COMPSs Context

class ddf_library.context.COMPSsContext

Bases: object

Controls the DDF tasks executions

static context_status()

Generates a DAG (in dot file) and some information on screen about the status process.

Returns:
static import_compss_data(df_list, schema=None, parquet=False)

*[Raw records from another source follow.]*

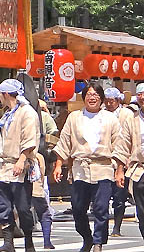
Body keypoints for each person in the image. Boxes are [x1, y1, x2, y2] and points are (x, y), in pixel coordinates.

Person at [52, 83, 120, 252]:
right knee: (78, 208)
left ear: (101, 99)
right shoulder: (74, 117)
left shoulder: (110, 118)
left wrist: (119, 169)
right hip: (80, 169)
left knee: (101, 208)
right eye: (89, 94)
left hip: (102, 167)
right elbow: (64, 141)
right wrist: (59, 164)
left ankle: (98, 242)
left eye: (96, 95)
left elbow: (119, 145)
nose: (92, 97)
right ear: (84, 98)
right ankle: (87, 237)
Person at [0, 78, 40, 252]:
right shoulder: (7, 114)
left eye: (0, 94)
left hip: (20, 165)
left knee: (23, 207)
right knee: (4, 206)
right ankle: (8, 243)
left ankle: (29, 241)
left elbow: (30, 139)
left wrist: (22, 160)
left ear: (5, 94)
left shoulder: (27, 112)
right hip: (4, 166)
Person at [112, 81, 144, 241]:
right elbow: (123, 145)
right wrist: (119, 170)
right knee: (142, 212)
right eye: (140, 94)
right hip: (140, 171)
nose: (143, 97)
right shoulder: (132, 119)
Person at [104, 87, 130, 236]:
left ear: (118, 100)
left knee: (120, 196)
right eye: (106, 101)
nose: (108, 104)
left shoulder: (126, 114)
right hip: (106, 158)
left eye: (111, 101)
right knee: (103, 196)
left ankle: (117, 227)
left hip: (121, 158)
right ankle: (104, 226)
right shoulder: (101, 113)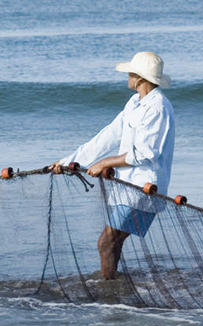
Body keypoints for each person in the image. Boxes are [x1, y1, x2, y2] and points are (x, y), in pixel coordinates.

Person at [50, 51, 175, 280]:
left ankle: (108, 294)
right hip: (128, 185)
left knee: (106, 242)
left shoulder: (158, 107)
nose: (127, 75)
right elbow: (108, 136)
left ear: (140, 77)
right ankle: (113, 289)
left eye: (131, 72)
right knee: (113, 242)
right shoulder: (135, 102)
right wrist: (69, 161)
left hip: (144, 188)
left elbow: (146, 153)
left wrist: (106, 162)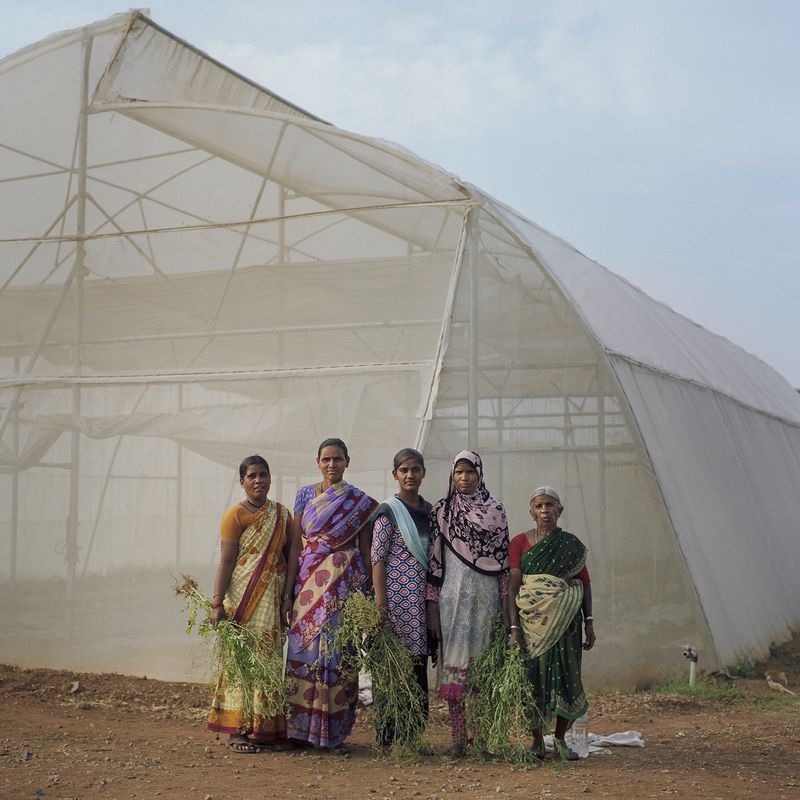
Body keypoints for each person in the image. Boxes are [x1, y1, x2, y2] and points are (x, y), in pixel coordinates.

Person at [281, 438, 377, 752]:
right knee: (304, 652)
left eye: (337, 459)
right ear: (317, 462)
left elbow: (364, 549)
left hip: (343, 587)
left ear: (347, 461)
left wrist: (368, 594)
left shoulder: (358, 502)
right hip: (307, 584)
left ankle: (333, 735)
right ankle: (298, 731)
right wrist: (288, 592)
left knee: (338, 655)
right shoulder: (304, 495)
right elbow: (296, 545)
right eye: (326, 459)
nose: (331, 465)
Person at [426, 450, 509, 757]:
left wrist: (504, 606)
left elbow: (502, 564)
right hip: (452, 602)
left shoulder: (496, 512)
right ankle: (459, 739)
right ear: (452, 475)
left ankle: (484, 738)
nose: (464, 477)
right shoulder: (443, 511)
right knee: (456, 668)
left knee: (483, 670)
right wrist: (432, 606)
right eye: (458, 472)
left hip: (486, 601)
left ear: (479, 474)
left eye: (469, 472)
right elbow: (434, 563)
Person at [207, 455, 291, 753]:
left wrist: (288, 598)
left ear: (270, 478)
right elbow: (227, 561)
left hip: (272, 599)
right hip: (241, 599)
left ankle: (266, 732)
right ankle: (237, 731)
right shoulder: (235, 516)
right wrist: (217, 604)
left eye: (263, 475)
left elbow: (290, 559)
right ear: (242, 482)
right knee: (240, 663)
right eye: (252, 476)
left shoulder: (282, 515)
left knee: (268, 663)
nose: (259, 481)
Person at [507, 486, 596, 760]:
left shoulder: (571, 544)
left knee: (565, 679)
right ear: (532, 512)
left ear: (560, 510)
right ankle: (536, 742)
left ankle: (559, 740)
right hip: (530, 624)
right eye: (539, 506)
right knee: (532, 679)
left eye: (550, 505)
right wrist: (512, 628)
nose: (545, 511)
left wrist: (589, 622)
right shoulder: (520, 542)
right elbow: (512, 586)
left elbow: (584, 584)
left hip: (566, 623)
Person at [370, 447, 433, 747]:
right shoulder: (388, 511)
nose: (410, 475)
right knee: (391, 665)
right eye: (404, 470)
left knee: (416, 664)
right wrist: (380, 605)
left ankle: (412, 735)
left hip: (420, 602)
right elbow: (378, 559)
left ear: (423, 473)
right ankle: (387, 734)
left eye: (415, 469)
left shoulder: (430, 512)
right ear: (395, 474)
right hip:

Import a previous Pandas DataFrame list into DDF abstraction.

Parameters:
  • df_list – DataFrame input
  • parquet – if data is saved as list of parquet files
  • schema – (Optional) A list of columns names, data types and size in each partition;
Returns:

DDF

Example:
>>> cc = COMPSsContext()
>>> ddf1 = cc.import_compss_data(df_list)
static parallelize(df, num_of_parts='*')

Distributes a DataFrame into DDF.

Parameters:
  • df – DataFrame input
  • num_of_parts – number of partitions (default, ‘*’ meaning all cores available in master CPU);
Returns:

DDF

Example:
>>> cc = COMPSsContext()
>>> ddf1 = cc.parallelize(df)
set_log(enabled=True)

Set the log level.

Parameters:enabled – True to debug, False to off.
Returns:
show_tasks()

Show all tasks in the current code. Only to debug. :return:

start_monitor()

Start a web service monitor that informs the environment current status. The process will be shown in http://127.0.0.1:58227/. :return:

static stop()

Stop the DDF environment. It is important to stop at end of an application in order to avoid that COMPSs sends back all partial result at end.